On ne sait pas si ce sera en anglais ou en français. En anglais, probablement. On va l'écouter. - Chers frères et soeurs... - Pas du tout. - B.Chameroy: Encore raté.

Une petite éclaircie a percé au moment de la grand-messe qui venait clôturer le voyage papal. - Après les petites infos qu'on a eues... - B.Chameroy: Les infos, ce n'est pas leur truc.

Mais ils peuvent toujours compter sur la technique. Coupure de son. - Ah...

On a perdu...

Absence de son. C'est toujours à cause des conditions météo. Dès que ça stabilise un peu, on remet le plein écran.

Un témoignage assez frappant. Si on l'a, ce serait bien. - B.Chameroy: "Je crois qu'on ne l'a pas." - Il a raccroché.

Et les images sont saccadées et un peu floues parfois, mais elles ont l'avantage d'exister. - B.Chameroy: Oui.

Ils vont nous manquer. Dernier bisou à nos amis d'Ici Beyrouth. La chaîne locale a une petite tendance à exagérer la puissance politique du pays. - Si les chrétiens du Liban ou les musulmans du Liban tombent, toute la région tombe, voire le monde. - Disons la région... - B.Chameroy: 3 jours de direct, c'est long.

Vraiment. Envoyez-leur des infos! "Envoyez-nous des infos." La régie a préféré la musique, lassée par les approximations. - On me demande de me taire, en régie. - B.Chameroy: Ils sont bien traités. - Merci.

Restez avec nous. De toute façon, vous n'avez pas le choix. - B.Chameroy: On reste dans les infos people.

Léon XIV est un people comme les autres.
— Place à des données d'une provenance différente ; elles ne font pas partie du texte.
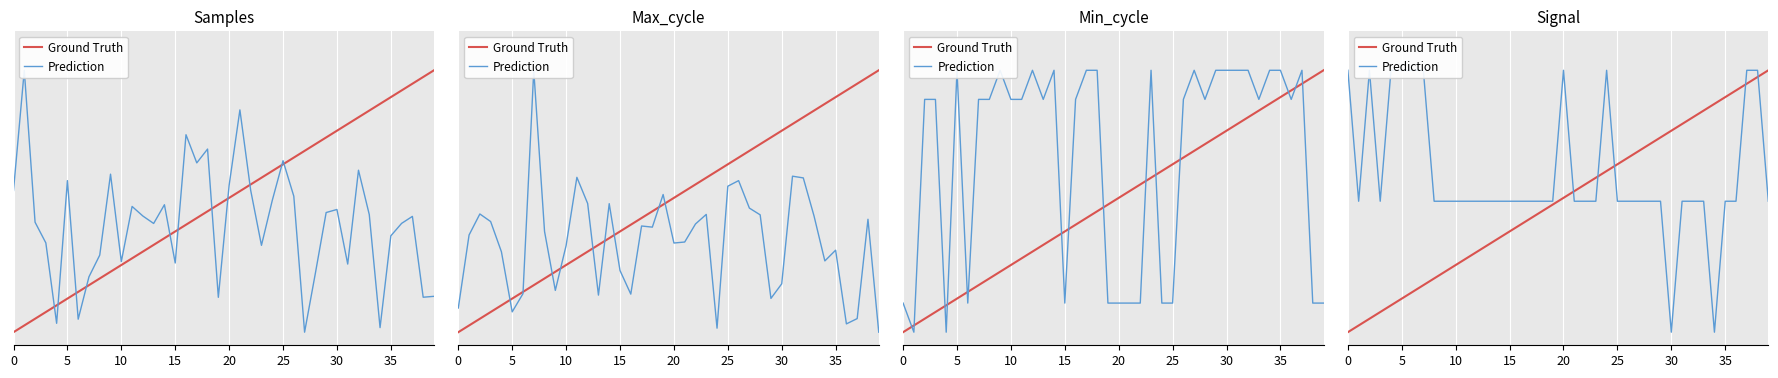

Is the value of Ground Truth at 28 greater than the value of Prediction at 9?

Yes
J'ai l'impression que sur ce plateau, des choses se trament. - A.-E.Lemoine: Ah bon? - Il est talentueux, il est sexy, il est beau, il a les cheveux poivre et sel, et en plus, il sent bon le café.
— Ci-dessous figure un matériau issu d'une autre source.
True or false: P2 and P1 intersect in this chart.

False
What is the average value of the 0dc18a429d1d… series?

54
Demain, il sera sur notre plateau. - L.Sénéchal: Vous parlez de moi? - Non, de G.Clooney, tocard. - L.Sénéchal: Oui, qui d'autre?
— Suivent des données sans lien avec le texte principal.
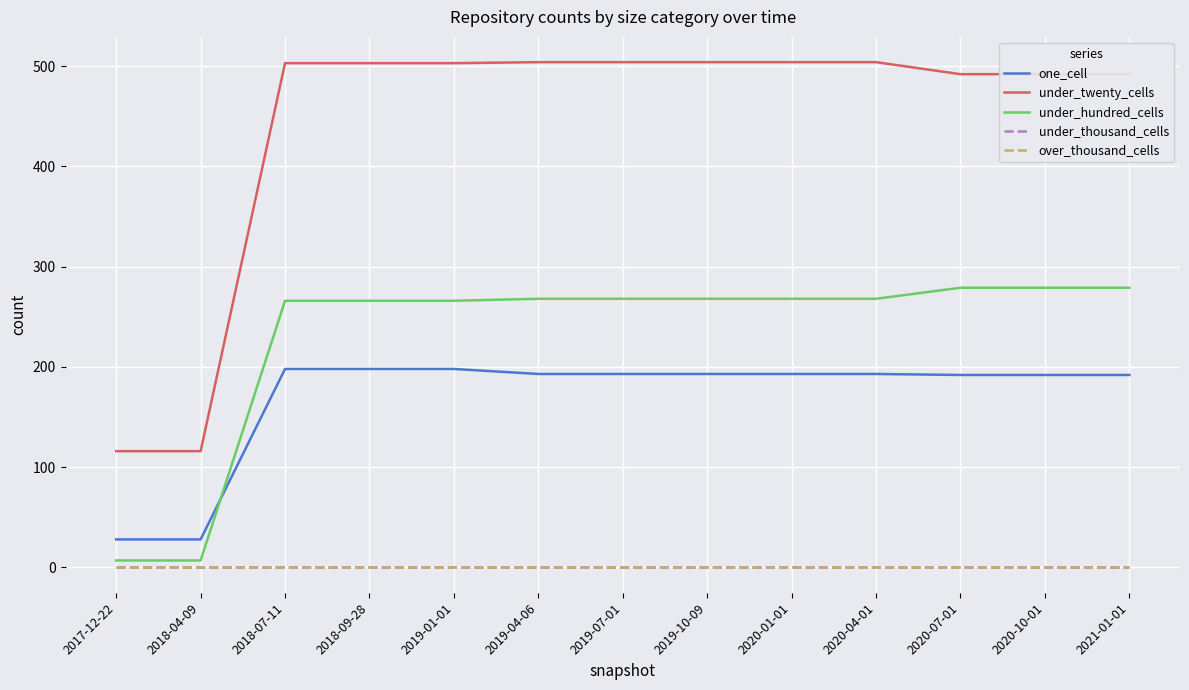

Does the chart display data point markers on the line(s)?

No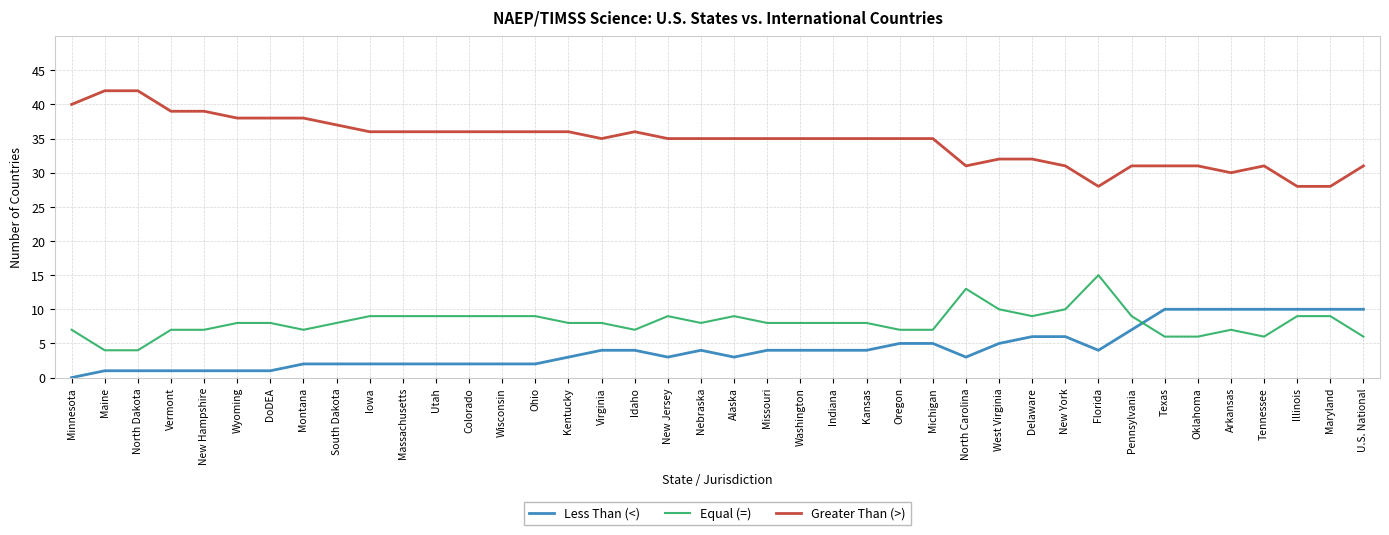

What is the sum of all Equal (=) values?

324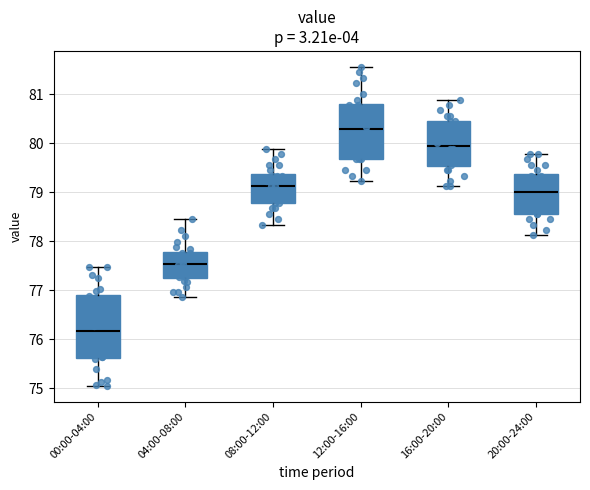

Reading left to right, read every box against the y-axis: the position of its median line, the range the box covers, and the ends of its whiskers. The values are not printed on the chart, so give them approximately, as read against the axis.

00:00-04:00: median 76.2, box 75.6 to 76.9, whiskers 75.1 to 77.5
04:00-08:00: median 77.5, box 77.2 to 77.8, whiskers 76.9 to 78.5
08:00-12:00: median 79.1, box 78.8 to 79.4, whiskers 78.3 to 79.9
12:00-16:00: median 80.3, box 79.7 to 80.8, whiskers 79.2 to 81.6
16:00-20:00: median 80.0, box 79.5 to 80.5, whiskers 79.1 to 80.9
20:00-24:00: median 79.0, box 78.6 to 79.4, whiskers 78.1 to 79.8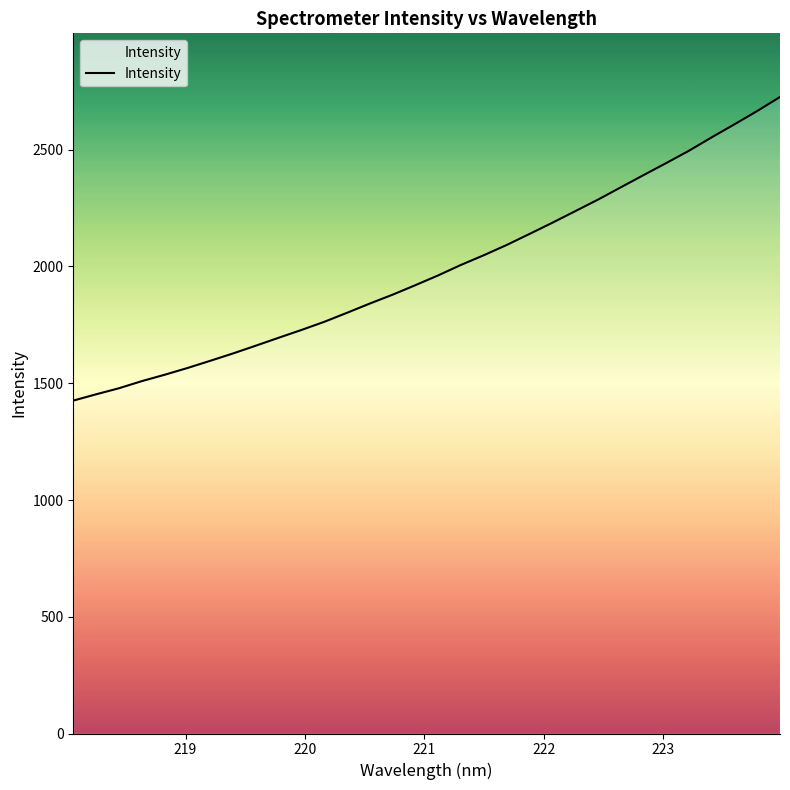

What is the smallest value displayed?

1425.7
Je vais me faire une petite chicorée. - B.Chameroy: C'est demain.

Nous sommes mardi. Voici le résumé bien barré du dernier numéro de "Face à de Villiers". On a repris des morceaux qu'on a mis dans l'ordre qui nous arrangeait. - Il est 19h.

Merci d'être avec nous. Bonsoir, cher Philippe. - Alors, euh...

Je ne vais pas vous répondre comme ça. Non...

Euh...

Flatulence. - Je commence à vous connaître. J'ai trouvé une séquence qui fait 2 minutes 30.

Voyons cette séquence. Rires. - Euh...

Ca va loin. Ils se foutent de notre gueule. C'est la mer qui monte au mont Saint-Michel.

Vous êtes un démon. Bon...

Vous êtes un yaourt. Rires. Il y a tout qui me revient à l'instant. - Merci.

Dans un instant, "L'Heure des pros". - B.Chameroy: Bonne soirée. - A.-E.Lemoine: S.Vartan et D.Hallyday ont été nos invités.

C'est toujours un plaisir, chère Sylvie. Merci d'avoir fait une exception à la règle pour nous. Merci de votre fidélité.